* Assigned task
Look below for the line containing "Pencil Set @" and the line containing "Related Autism Speaks Coupons"; repeat exactly those two lines and all lines between them, and nothing else.

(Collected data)

*****

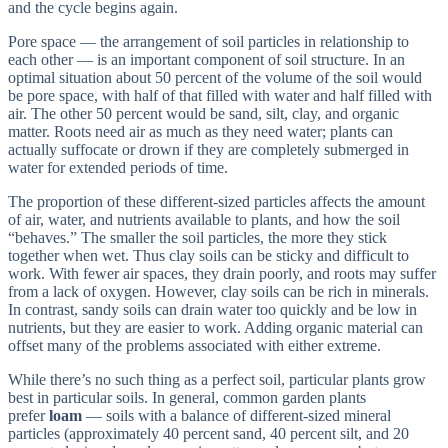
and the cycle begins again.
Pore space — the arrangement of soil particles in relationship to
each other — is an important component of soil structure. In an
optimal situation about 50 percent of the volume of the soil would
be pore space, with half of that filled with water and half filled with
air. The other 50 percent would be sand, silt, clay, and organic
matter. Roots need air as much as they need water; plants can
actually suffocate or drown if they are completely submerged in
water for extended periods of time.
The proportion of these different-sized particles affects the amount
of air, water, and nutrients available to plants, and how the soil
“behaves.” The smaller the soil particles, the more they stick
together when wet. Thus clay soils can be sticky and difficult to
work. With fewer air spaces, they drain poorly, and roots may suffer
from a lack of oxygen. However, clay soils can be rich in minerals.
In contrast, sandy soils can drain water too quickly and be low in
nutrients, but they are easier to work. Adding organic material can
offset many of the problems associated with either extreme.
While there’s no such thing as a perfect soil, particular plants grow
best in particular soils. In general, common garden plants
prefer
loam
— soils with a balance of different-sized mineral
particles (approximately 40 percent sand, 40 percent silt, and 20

*****

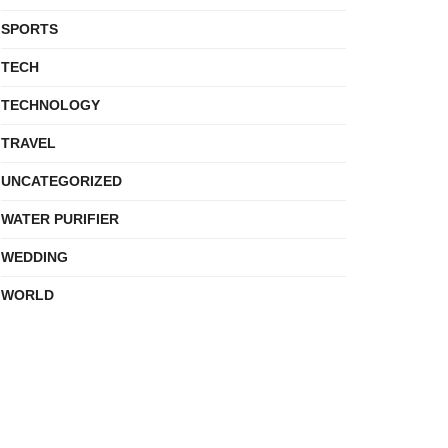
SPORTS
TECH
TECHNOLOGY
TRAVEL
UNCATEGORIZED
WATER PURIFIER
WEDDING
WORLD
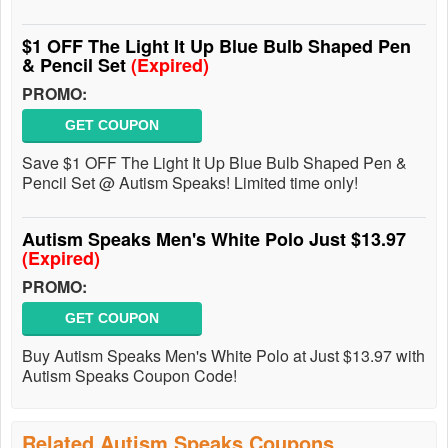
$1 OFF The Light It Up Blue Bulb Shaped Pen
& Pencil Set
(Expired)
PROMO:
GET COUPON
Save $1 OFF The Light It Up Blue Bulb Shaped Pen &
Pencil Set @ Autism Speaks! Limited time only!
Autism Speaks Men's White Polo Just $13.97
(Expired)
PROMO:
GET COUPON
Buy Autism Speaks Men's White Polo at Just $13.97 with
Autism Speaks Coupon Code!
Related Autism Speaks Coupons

*****

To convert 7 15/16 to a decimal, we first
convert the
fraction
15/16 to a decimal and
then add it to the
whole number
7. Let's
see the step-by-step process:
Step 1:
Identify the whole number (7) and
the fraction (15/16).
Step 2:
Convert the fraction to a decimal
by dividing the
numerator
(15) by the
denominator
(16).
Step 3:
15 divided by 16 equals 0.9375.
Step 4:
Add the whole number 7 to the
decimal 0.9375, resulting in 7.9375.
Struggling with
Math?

*****

* Solution to this task
Pencil Set @ Autism Speaks! Limited time only!
Autism Speaks Men's White Polo Just $13.97
(Expired)
PROMO:
GET COUPON
Buy Autism Speaks Men's White Polo at Just $13.97 with
Autism Speaks Coupon Code!
Related Autism Speaks Coupons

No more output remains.